Although the all-party meeting convened by the government — which Modi joined towards the end and which was attended by top leaders of the Opposition — was a “cordial” affair, knives will be out on the first day itself as the Congress and many of the opposition parties including the Left and JD(U) are gearing up to corner the government utilising the discussion on commitment to the Constitution to mark the 125th birth anniversary of BR Ambedkar.
In some relief for the government, the Congress, however, does not appear to be supporting the demand of the Left parties that Parliament should pass a resolution condemning the acts of intolerance. The Congress want a discussion and a reply from the prime minister on the issue.
As far as the GST Bill is concerned, the Congress said it was all for it and declared its willingness to talk to the government.
Parliamentary affairs minister Venkaiah Naidu said Arun Jaitley would speak to the Congress and other parties in the next couple of days to find a breakthrough. The Congress, significantly, has brought down its list of demands from eight to three. The Congress is in a spot as it cannot be seen as blocking a reform legislation that it had authored and at the same time climb down from its demands.
It wanted eight changes earlier and sources on Wednesday said the non-negotiables could be three — it wants an 18% cap on tax to be charged, scrapping of the proposal to levy an additional 1% tax and wants formation of a GST Disputes Settlement Authority specified in the Bill. “The Bill cannot be cannot be lopsided. It should be in the interest of all the three — industry, trade and consumers. The government will have to address our genuine and legitimate concerns,” Azad said.
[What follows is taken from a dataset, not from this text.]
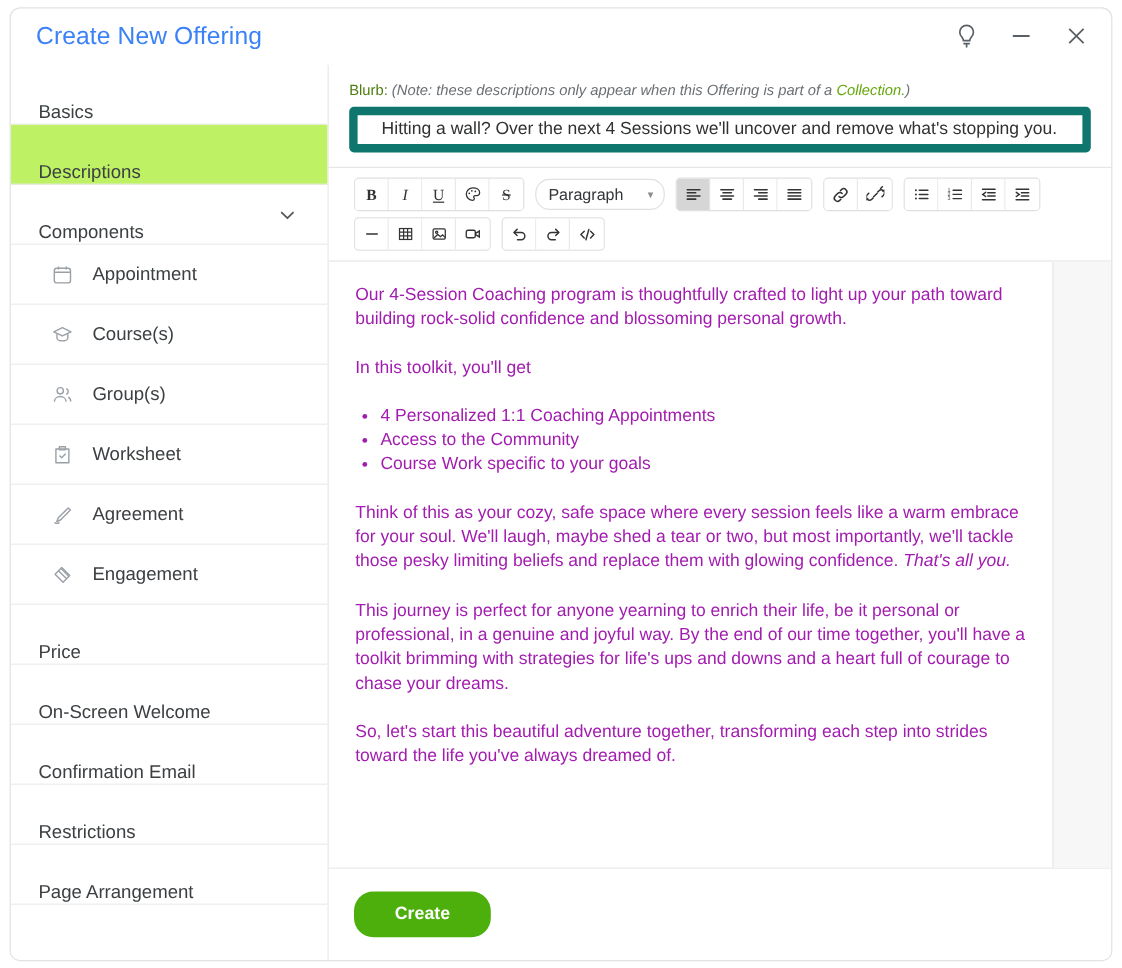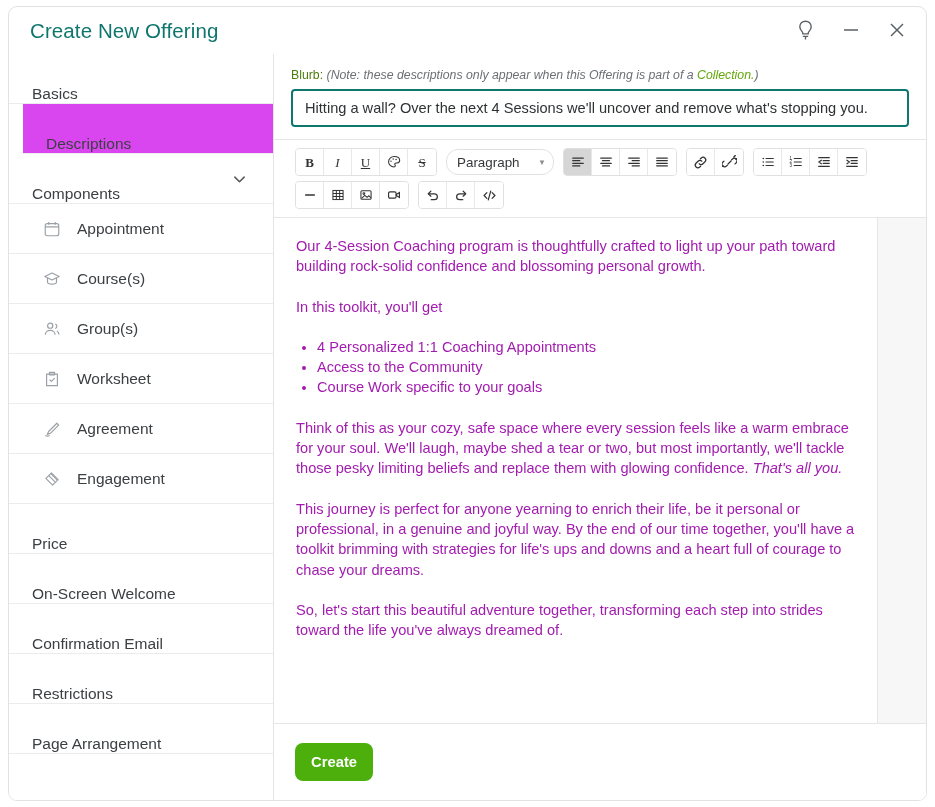"Create New Offering" .title-text { color: #0f766e -> #3b82f6 }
Speaking to a TV channel, former finance minister P Chidambaram said that given the promise to give 100% compensation to states (for any revenue loss during the initial five years after GST is introduced), the rationale for the 1% extra tax no longer existed. (The Rajya Sabha select panel has recommended 100% compensation for five years and the government is believed to be ready to accept the proposal). The government had proposed the 1% tax as it was felt that the GST being a destination-based on consumption, it could boost the revenue of consumption states and hit the “manufacturing” states.
Modi asked all parties to “join together to have a fruitful and meaningful Parliament session as the people of the country are looking to Parliament for important legislations which will better their conditions”. Naidu said the “spirit of suggestions and discussions gave me certain hope that winter session will be productive”.
The winter session, which ends on December 23, will have 38 legislative items including seven new Bills for introduction during its 20 sittings spread across 28 days. The government treats 24 of these items as under the priority category, which include GST Bill, three Bills related to replacement of ordinances and the Real Estate Regulation Bill.